* EXERCISE OBJECTIVE: Quote the part of the items below that opens with the line containing "- Fabio Huser, Softwarearchitekt" and closes with the line containing "beschleunigt, Abstimmungen vereinfacht", including both of those lines.

Collected data entries:
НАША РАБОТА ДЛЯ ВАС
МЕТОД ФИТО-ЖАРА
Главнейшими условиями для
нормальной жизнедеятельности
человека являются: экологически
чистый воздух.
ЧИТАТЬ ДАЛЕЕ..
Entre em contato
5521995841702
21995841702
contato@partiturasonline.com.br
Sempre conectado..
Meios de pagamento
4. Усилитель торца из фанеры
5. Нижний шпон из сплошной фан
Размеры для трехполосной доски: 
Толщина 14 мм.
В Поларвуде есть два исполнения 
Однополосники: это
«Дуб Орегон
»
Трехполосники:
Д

...

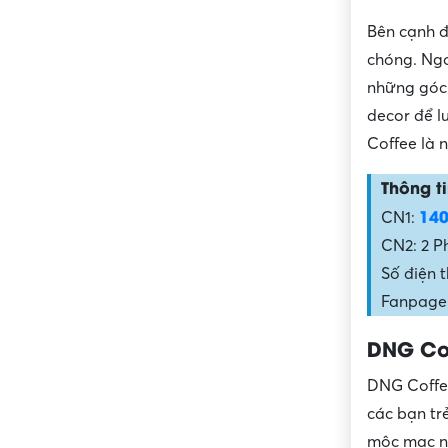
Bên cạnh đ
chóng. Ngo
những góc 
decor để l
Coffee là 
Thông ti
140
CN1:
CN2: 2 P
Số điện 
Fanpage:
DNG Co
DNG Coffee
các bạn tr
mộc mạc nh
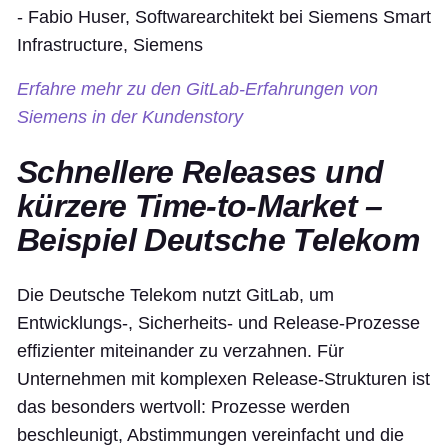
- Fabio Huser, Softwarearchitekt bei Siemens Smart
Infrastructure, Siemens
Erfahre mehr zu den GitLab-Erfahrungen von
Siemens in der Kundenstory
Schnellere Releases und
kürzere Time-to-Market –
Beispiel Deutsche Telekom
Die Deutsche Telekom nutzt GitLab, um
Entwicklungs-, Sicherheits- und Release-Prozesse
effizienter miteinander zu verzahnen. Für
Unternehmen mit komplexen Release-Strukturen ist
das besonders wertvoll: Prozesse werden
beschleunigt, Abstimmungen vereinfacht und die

* ANSWER TO THIS EXERCISE:
- Fabio Huser, Softwarearchitekt bei Siemens Smart
Infrastructure, Siemens
Erfahre mehr zu den GitLab-Erfahrungen von
Siemens in der Kundenstory
Schnellere Releases und
kürzere Time-to-Market –
Beispiel Deutsche Telekom
Die Deutsche Telekom nutzt GitLab, um
Entwicklungs-, Sicherheits- und Release-Prozesse
effizienter miteinander zu verzahnen. Für
Unternehmen mit komplexen Release-Strukturen ist
das besonders wertvoll: Prozesse werden
beschleunigt, Abstimmungen vereinfacht und die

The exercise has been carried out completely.